→ DO THIS:
Retype each line of the entries below exactly as it stands, leaving out the pictures.
start ENTRIES SHOWN
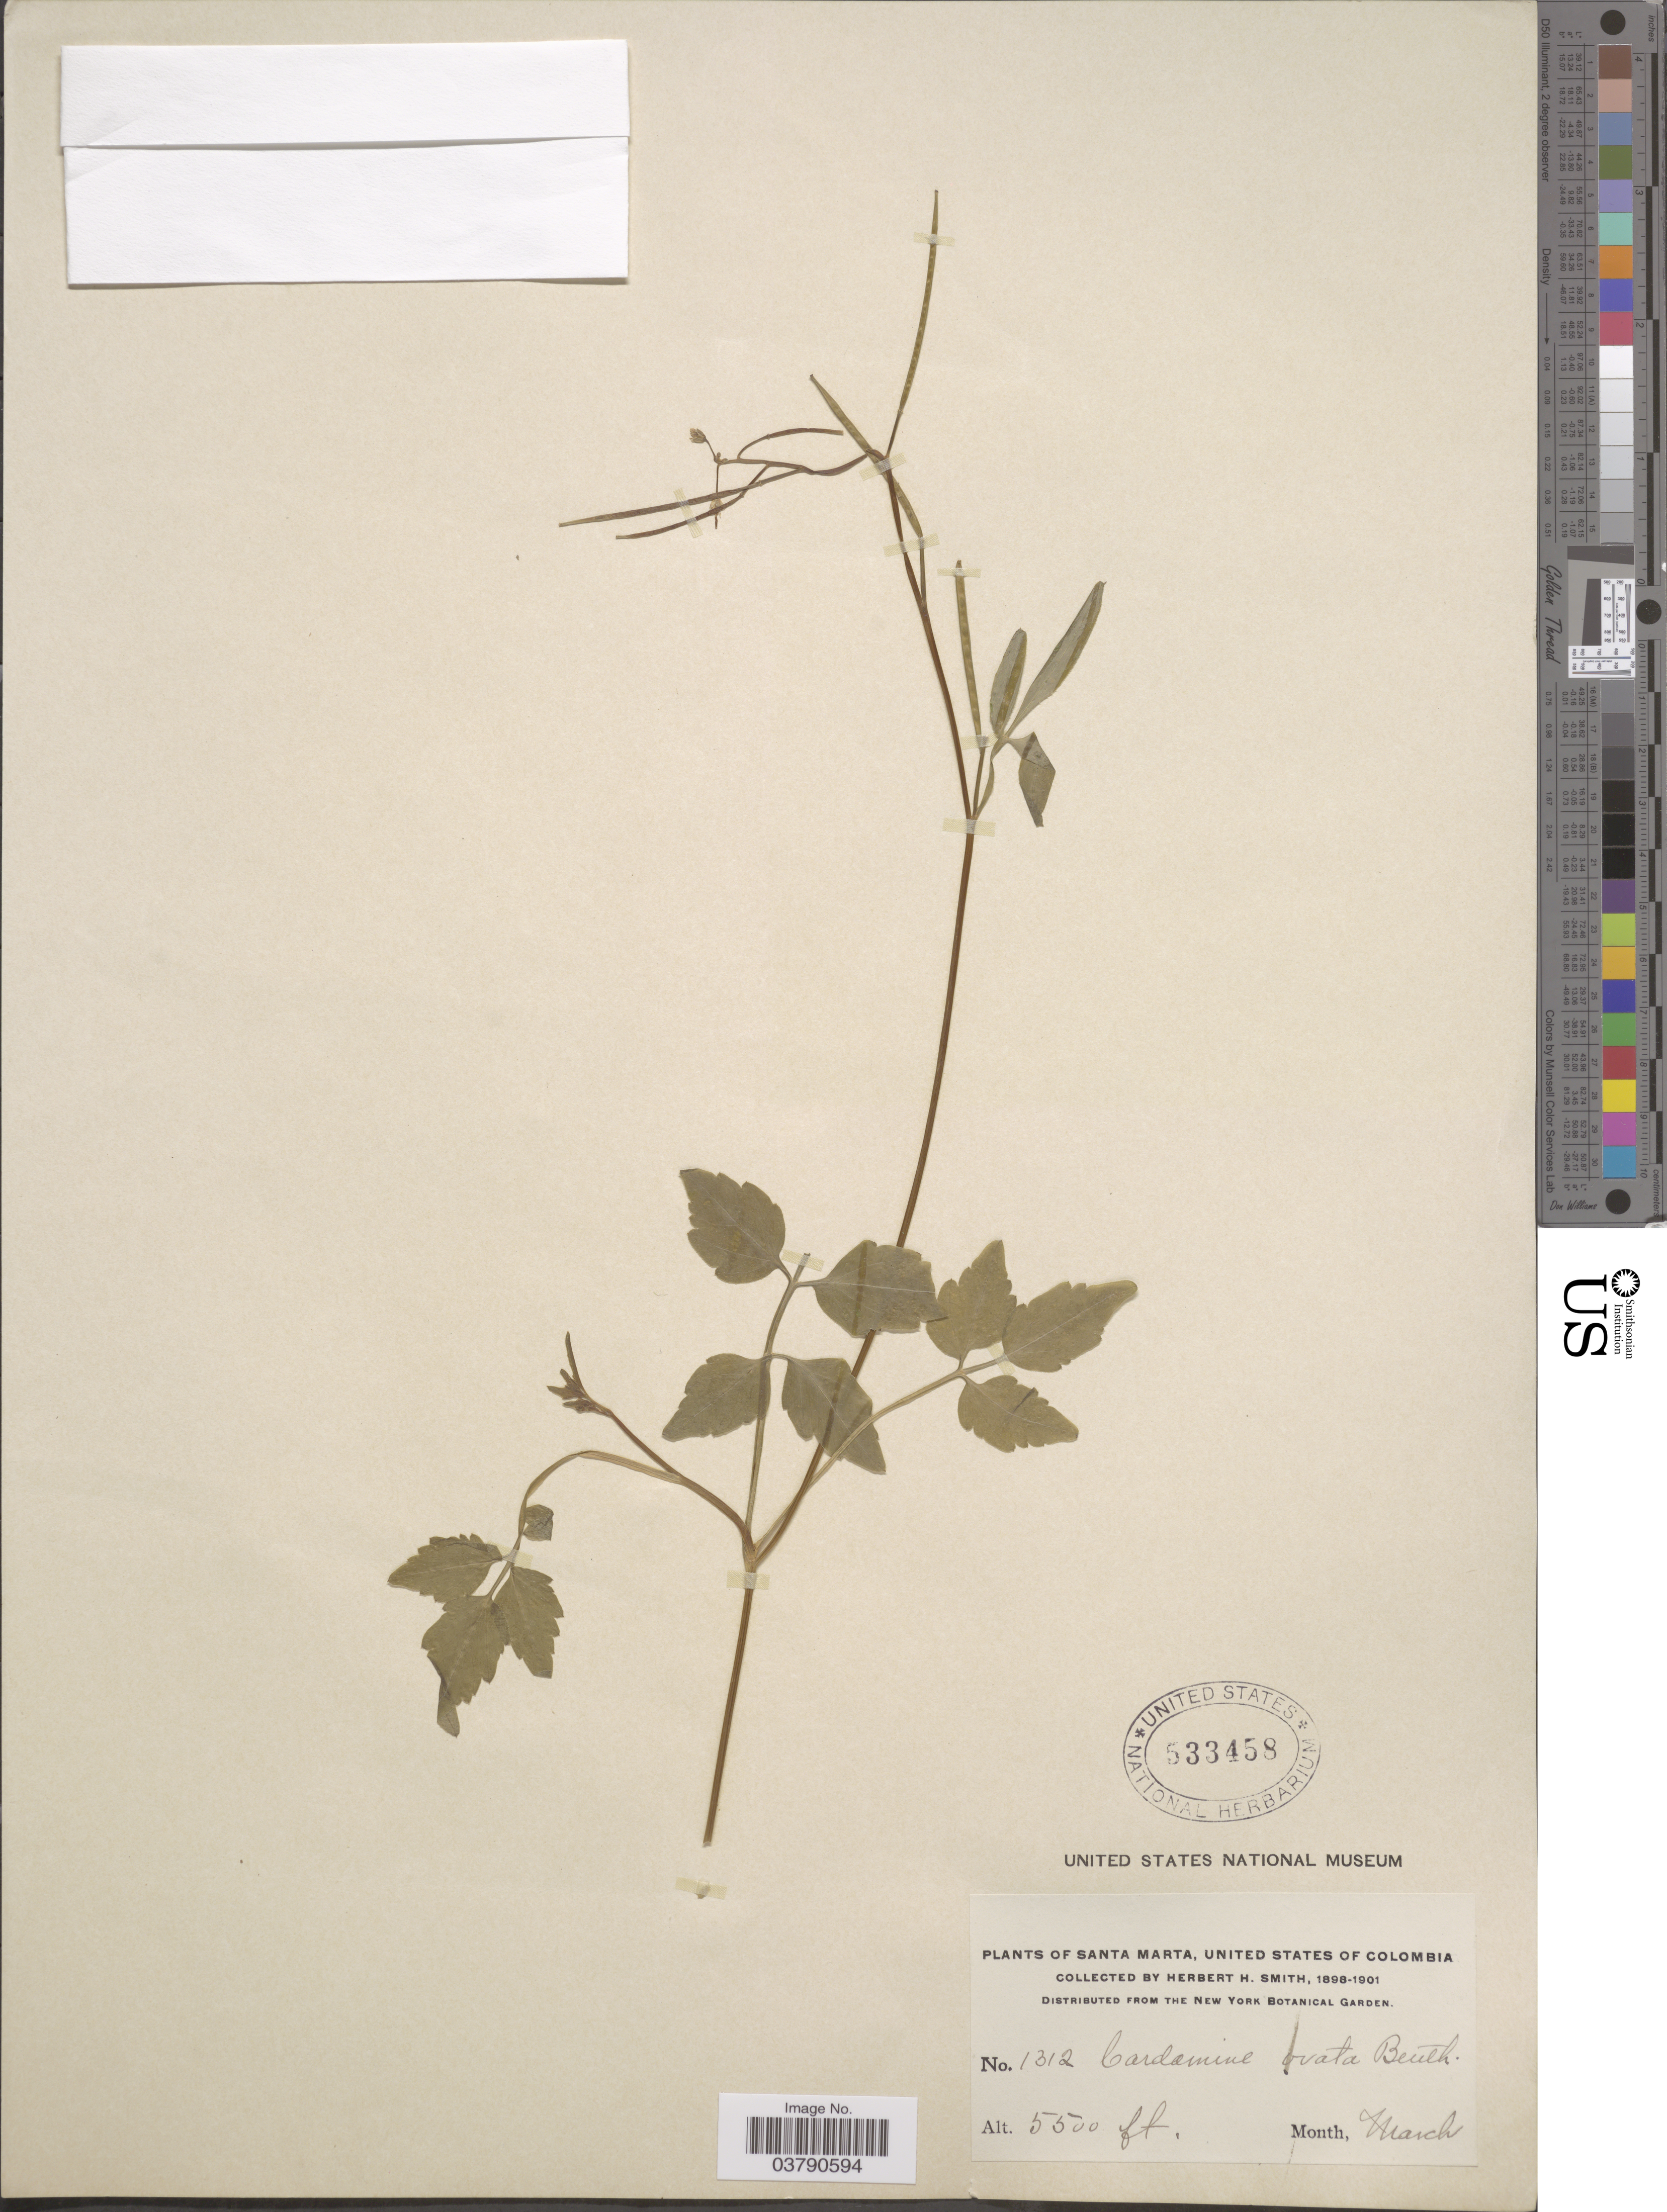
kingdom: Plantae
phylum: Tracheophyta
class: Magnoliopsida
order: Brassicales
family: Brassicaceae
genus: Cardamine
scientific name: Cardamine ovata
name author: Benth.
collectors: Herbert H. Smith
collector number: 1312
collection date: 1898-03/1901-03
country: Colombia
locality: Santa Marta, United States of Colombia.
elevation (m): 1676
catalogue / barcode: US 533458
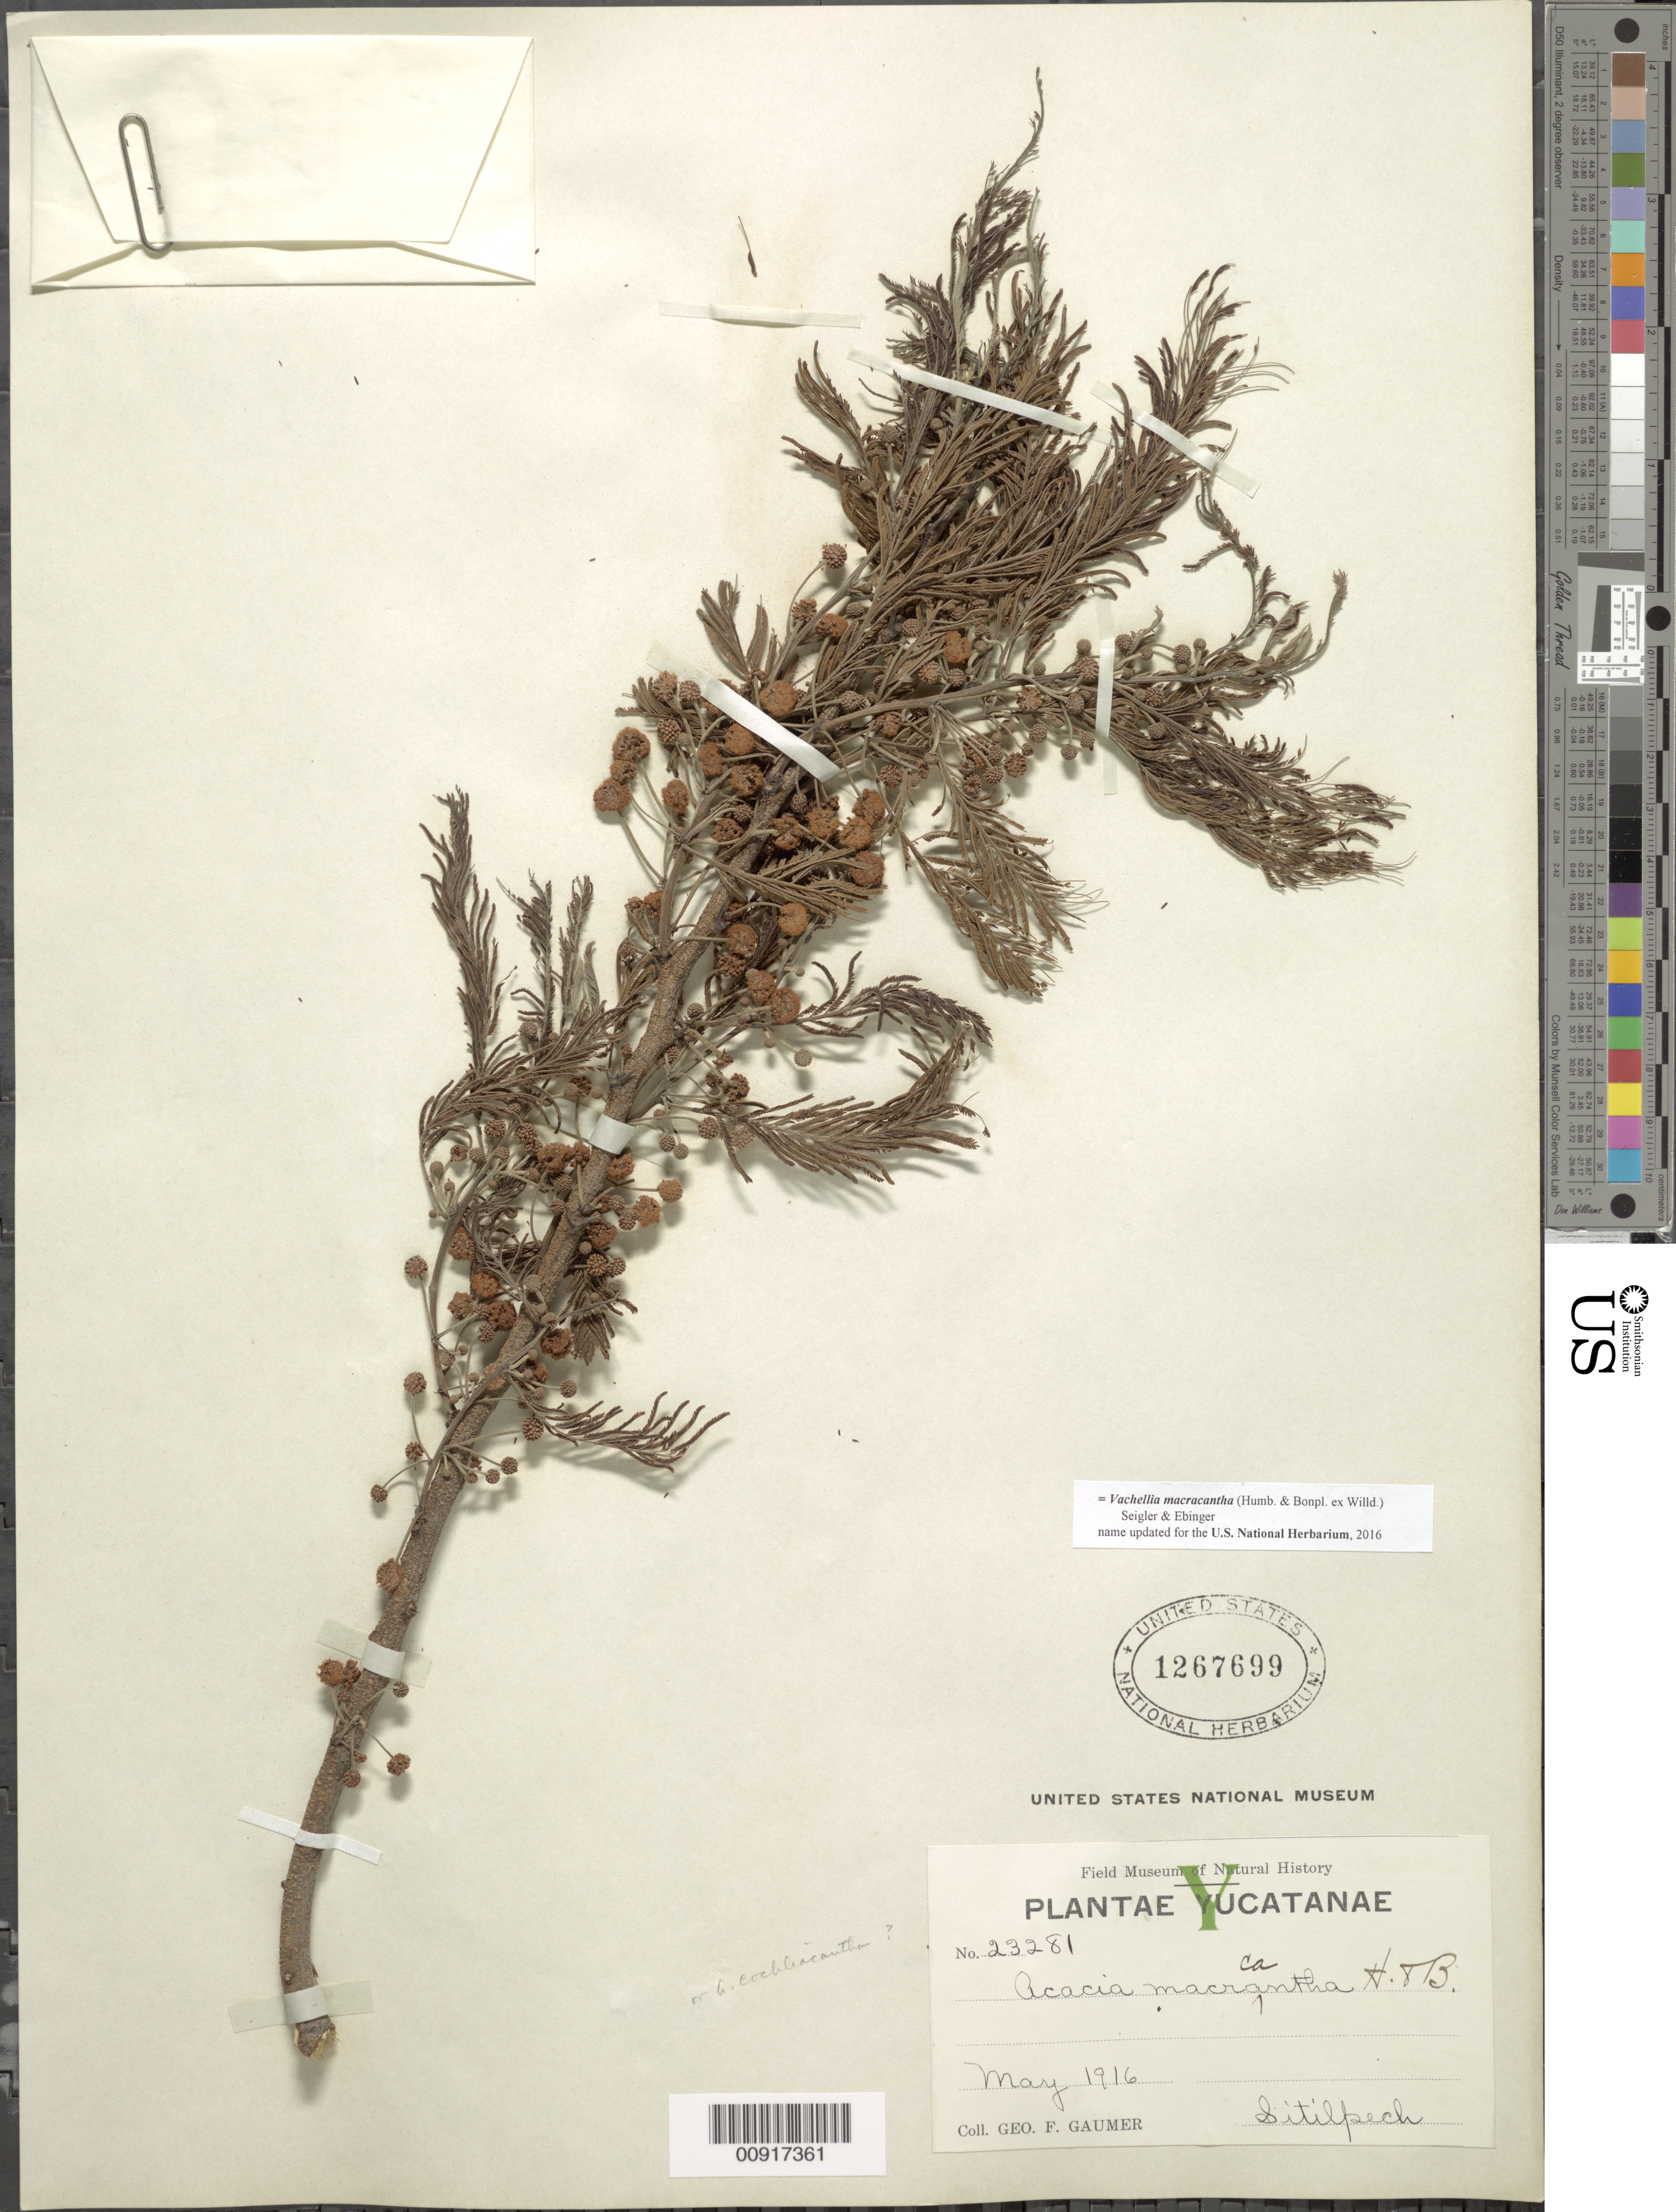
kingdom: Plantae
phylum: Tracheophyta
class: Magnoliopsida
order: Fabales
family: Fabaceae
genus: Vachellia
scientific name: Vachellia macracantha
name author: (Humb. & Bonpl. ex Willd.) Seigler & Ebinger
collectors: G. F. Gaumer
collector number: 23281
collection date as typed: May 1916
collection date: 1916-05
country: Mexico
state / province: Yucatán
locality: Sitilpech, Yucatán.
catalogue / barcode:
end ENTRIES SHOWN
→ TASK SOLUTION:
kingdom: Plantae
phylum: Tracheophyta
class: Magnoliopsida
order: Brassicales
family: Brassicaceae
genus: Cardamine
scientific name: Cardamine ovata
name author: Benth.
collectors: Herbert H. Smith
collector number: 1312
collection date: 1898-03/1901-03
country: Colombia
locality: Santa Marta, United States of Colombia.
elevation (m): 1676
catalogue / barcode: US 533458
kingdom: Plantae
phylum: Tracheophyta
class: Magnoliopsida
order: Fabales
family: Fabaceae
genus: Vachellia
scientific name: Vachellia macracantha
name author: (Humb. & Bonpl. ex Willd.) Seigler & Ebinger
collectors: G. F. Gaumer
collector number: 23281
collection date as typed: May 1916
collection date: 1916-05
country: Mexico
state / province: Yucatán
locality: Sitilpech, Yucatán.
catalogue / barcode:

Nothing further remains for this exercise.